1. Starting with subconscious fear-based ego/identity. When confronted with a serious issue like the pandemic or politics, people start with an underlying fear and drive to survive. To accommodate this, whatever framework provides the optimal feeling of control over the situation drives the internal paradigm. For people expert in health, they might focus on natural immune system approaches because they are already in control of that knowledge. Conspiracy theories provides a sense of 'special insider knowledge' that gives a feeling of control. Fixating at the vaccination as the single way to survive can result from placing trust in systems and authority, and also science. Please know I'm not attempting the 50/50 fallacy here or justifying a position.

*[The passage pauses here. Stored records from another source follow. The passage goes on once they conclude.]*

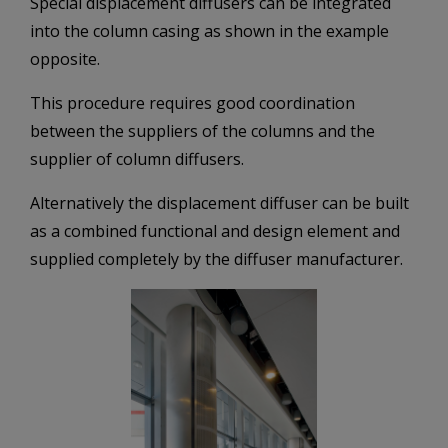
Special displacement diffusers can be integrated
into the column casing as shown in the example
opposite.
This procedure requires good coordination
between the suppliers of the columns and the
supplier of column diffusers.
Alternatively the displacement diffuser can be built
as a combined functional and design element and
supplied completely by the diffuser manufacturer.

My point is whether the conclusion is correct or false, it can be driven by whatever is the existing sense of security for the person, the inner constructs known to optimize survival in past encounters in the world, or those which are at least are perceived as such.

2. Now that the conclusion is established based on existing internal constructs that minimize fear, now applied to the new situation, every engagement with the information is driven by backwards reasoning. Starting with the conclusion that satisfies the alleviation of fear, and validating it through cherry picking and distortions to validate it.

It brings to my mind how little objectivity there is in the world. Culturally this does have some roots in Ayn Rand who has propagated a fusing of ego with "objectivity" when they are possibly mutually exclusive. The human brain is not designed for objectivity, but for shortcuts that enabled survival in contexts very different from modern society. Some of the Buddhist philosophies and the scientific method provide mental disciplines towards objectivity. Interestingly, both require the ability to dismiss "self". This is the opposite of what Ayn Rand proposes. The most objective position does not favor "self" over "other" or the external environment because the experience of perceiving existence through the vantage point of the "self" does not objectively increase value over an equivalent being. I'm understanding that the path to objectivity involves the ability to think outside 'self', to not create constructs for the purpose of soothing fears, to have no identity attached to a concept, but to process information and reality as an observer without the impressions being beholden to personal consequences. Survival instinct is important, but it requires tunnel vision and dismissal of certain aspects of the outside world. It focuses resources into single actions to maximize a single outcome like fight or flight. It is not about objectivity. Ego investment cannot be objective by its very nature.

These are some thoughts over coffee for the purpose of chatting with folks online.